Now let's let her out of her black-and-white room. Just for fun, let's put a huge, juicy, ripe red apple on a table outside the door so it will be the first thing she sees on leaving the room. Surely she will learn something new, something she would not know before leaving the room: what it is like to see the color red. She will now know, to frame it as Jackson does above, that those seeing the color red are alike in a way she did not, and could not, have known before leaving the room. Yet she knows all the physical facts, so what she now knows is not a physical fact.

Broadly speaking, two responses to the knowledge argument have emerged corresponding to the two parts of the argument as Jackson described them above:

  1. Deny the proposition that "complete physical knowledge is not complete knowledge" (Jackson's own move, interestingly); or
  2. Deny the proposition that all knowledge is physical knowledge while maintaining that physicalism is nonetheless true.

The philosophical gymnastics involved in either response are complicated and fascinating.
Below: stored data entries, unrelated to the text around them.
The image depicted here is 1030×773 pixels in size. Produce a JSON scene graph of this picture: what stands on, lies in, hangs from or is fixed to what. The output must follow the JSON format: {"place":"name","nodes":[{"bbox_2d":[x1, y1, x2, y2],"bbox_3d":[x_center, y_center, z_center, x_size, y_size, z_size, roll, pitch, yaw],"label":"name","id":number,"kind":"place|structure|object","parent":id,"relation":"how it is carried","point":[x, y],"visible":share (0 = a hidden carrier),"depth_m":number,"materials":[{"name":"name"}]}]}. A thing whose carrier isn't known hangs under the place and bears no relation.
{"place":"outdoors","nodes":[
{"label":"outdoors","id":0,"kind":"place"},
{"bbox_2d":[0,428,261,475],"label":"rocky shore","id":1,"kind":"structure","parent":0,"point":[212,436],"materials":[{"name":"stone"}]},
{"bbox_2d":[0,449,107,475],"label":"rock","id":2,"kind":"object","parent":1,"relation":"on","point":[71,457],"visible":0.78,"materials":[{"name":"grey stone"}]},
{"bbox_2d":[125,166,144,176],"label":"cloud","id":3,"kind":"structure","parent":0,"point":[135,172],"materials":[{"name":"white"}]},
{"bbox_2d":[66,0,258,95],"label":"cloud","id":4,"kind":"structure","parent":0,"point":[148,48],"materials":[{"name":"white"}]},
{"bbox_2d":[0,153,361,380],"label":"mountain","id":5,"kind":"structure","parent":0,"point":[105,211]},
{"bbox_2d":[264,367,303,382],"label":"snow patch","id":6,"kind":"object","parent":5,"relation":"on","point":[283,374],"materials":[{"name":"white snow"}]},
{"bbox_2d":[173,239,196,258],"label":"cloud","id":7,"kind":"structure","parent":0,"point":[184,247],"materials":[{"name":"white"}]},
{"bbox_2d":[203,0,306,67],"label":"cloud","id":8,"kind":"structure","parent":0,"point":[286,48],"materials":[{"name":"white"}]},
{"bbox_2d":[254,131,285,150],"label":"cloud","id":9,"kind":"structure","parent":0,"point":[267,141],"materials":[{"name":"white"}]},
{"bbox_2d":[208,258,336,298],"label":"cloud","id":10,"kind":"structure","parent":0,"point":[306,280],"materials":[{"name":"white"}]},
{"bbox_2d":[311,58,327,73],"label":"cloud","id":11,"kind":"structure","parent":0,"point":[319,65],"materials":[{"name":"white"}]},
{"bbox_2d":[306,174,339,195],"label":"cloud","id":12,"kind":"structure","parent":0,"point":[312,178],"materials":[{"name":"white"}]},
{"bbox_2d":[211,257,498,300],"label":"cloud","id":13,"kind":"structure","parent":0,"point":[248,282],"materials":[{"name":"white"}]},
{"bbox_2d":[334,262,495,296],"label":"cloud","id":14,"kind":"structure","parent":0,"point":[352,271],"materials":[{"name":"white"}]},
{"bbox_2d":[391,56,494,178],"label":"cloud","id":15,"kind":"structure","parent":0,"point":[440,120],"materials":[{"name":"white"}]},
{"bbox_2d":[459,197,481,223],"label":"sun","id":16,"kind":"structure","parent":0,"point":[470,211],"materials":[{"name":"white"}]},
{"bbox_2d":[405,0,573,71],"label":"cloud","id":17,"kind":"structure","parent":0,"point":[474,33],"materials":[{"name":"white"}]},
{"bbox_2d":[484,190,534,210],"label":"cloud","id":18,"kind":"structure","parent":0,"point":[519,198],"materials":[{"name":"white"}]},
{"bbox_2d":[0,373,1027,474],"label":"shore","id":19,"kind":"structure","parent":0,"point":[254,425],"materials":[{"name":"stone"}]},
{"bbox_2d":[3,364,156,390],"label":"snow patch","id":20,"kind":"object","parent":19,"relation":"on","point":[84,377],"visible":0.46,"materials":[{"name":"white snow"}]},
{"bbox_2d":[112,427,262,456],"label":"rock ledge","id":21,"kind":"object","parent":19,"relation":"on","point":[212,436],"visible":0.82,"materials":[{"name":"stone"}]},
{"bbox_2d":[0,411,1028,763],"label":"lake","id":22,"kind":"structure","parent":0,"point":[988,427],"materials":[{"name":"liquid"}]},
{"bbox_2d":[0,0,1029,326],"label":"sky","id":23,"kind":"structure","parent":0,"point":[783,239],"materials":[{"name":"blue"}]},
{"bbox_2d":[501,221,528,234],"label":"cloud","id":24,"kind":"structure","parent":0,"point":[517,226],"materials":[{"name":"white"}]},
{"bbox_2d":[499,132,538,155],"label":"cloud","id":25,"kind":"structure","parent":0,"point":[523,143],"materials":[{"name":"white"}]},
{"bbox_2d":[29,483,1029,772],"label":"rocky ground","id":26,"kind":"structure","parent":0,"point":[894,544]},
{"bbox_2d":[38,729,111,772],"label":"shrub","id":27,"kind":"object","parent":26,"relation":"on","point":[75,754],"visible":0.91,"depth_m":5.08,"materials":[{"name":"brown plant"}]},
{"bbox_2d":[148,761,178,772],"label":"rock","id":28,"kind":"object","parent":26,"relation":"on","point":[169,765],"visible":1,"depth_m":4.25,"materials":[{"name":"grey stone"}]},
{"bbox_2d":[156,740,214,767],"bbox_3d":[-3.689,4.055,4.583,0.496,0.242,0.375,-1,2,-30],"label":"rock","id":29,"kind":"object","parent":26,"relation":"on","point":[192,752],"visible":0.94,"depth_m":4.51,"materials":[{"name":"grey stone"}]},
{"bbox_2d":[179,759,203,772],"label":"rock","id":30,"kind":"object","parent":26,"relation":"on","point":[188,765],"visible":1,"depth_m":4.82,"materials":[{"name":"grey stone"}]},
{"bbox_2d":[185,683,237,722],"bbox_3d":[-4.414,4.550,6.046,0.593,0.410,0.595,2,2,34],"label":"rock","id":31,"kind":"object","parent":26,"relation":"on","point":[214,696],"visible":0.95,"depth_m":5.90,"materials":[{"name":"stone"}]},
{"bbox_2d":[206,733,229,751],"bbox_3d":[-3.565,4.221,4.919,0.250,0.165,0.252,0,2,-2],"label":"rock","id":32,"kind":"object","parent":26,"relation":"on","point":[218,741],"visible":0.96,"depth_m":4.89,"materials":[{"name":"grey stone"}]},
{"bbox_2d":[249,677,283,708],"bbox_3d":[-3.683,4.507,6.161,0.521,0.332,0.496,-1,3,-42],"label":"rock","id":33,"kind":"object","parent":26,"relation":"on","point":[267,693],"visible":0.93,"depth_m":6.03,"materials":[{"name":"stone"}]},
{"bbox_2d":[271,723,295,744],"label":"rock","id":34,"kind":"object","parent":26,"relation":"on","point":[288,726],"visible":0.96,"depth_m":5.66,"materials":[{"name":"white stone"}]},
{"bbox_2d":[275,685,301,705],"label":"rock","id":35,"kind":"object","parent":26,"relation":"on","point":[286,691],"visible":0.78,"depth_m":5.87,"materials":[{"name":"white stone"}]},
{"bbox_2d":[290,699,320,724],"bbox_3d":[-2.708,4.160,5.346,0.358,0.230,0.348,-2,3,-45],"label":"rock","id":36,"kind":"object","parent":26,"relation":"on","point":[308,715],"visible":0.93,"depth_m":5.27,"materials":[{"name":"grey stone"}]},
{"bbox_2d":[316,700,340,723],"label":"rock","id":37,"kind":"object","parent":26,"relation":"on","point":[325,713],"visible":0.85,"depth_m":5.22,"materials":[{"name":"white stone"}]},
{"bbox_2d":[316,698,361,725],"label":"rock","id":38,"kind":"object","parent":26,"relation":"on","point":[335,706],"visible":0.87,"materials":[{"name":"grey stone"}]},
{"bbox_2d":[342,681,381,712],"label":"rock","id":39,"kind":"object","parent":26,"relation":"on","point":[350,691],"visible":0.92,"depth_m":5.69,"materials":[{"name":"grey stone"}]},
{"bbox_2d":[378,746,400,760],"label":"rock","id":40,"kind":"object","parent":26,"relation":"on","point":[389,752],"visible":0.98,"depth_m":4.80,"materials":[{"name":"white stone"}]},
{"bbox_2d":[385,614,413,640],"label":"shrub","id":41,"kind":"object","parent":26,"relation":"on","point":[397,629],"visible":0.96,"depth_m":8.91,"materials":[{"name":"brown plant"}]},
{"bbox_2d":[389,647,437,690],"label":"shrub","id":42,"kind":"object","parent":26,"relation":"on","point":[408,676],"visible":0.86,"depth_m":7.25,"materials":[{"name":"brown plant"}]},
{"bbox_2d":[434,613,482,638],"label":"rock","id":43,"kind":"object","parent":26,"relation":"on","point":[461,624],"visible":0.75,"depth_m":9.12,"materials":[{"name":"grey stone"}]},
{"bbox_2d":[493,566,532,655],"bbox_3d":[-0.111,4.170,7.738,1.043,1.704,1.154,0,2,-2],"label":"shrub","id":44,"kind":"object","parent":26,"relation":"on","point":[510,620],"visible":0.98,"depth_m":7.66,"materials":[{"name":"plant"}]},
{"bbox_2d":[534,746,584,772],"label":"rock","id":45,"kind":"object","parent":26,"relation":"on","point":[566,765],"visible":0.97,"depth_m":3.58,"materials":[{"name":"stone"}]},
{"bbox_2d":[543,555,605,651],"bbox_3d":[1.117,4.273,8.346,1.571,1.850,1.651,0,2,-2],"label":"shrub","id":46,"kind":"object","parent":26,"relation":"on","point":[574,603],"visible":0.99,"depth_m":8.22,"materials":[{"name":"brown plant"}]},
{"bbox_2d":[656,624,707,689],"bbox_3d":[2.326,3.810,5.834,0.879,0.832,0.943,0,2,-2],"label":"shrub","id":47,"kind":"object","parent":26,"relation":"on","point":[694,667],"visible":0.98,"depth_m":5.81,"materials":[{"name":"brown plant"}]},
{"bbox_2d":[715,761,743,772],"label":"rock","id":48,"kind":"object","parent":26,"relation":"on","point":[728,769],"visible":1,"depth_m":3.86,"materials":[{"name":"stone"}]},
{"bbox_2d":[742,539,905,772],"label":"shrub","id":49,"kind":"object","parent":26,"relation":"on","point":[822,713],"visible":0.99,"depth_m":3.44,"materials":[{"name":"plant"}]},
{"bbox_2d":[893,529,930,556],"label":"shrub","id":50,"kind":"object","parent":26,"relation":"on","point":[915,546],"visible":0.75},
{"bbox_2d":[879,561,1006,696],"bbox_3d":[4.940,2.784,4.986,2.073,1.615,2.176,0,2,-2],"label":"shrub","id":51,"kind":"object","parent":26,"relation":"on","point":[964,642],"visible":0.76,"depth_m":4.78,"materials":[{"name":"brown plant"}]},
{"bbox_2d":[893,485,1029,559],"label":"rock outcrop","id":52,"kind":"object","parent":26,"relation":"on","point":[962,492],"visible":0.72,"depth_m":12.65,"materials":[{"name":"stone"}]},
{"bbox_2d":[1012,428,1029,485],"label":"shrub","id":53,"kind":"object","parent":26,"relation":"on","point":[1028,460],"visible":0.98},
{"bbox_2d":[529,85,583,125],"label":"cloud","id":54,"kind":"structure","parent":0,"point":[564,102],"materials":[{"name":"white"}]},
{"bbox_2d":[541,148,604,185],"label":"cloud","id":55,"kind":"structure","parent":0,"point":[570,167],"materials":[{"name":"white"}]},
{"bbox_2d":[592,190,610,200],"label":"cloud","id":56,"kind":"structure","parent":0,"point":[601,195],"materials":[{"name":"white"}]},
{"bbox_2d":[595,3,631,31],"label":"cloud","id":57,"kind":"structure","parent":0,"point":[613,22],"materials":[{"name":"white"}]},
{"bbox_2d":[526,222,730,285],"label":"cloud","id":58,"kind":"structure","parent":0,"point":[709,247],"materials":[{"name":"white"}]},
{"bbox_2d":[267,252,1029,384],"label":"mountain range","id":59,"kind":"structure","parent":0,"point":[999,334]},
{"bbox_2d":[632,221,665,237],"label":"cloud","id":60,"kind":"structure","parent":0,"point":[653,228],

Suffice it to say that Jackson is correct: We learn much in coming to grips with the argument.

The current state of affairs is not, however, encouraging: There is no consensus on a final solution to the puzzle Mary presents.

Worse, there are other powerful arguments pressing us in the same direction, arguments which come not from epistemic considerations, but from the philosophy of language and philosophy of science. This is not to say our job is hopeless. Rather, we have to handle the most difficult problem in existence to do it.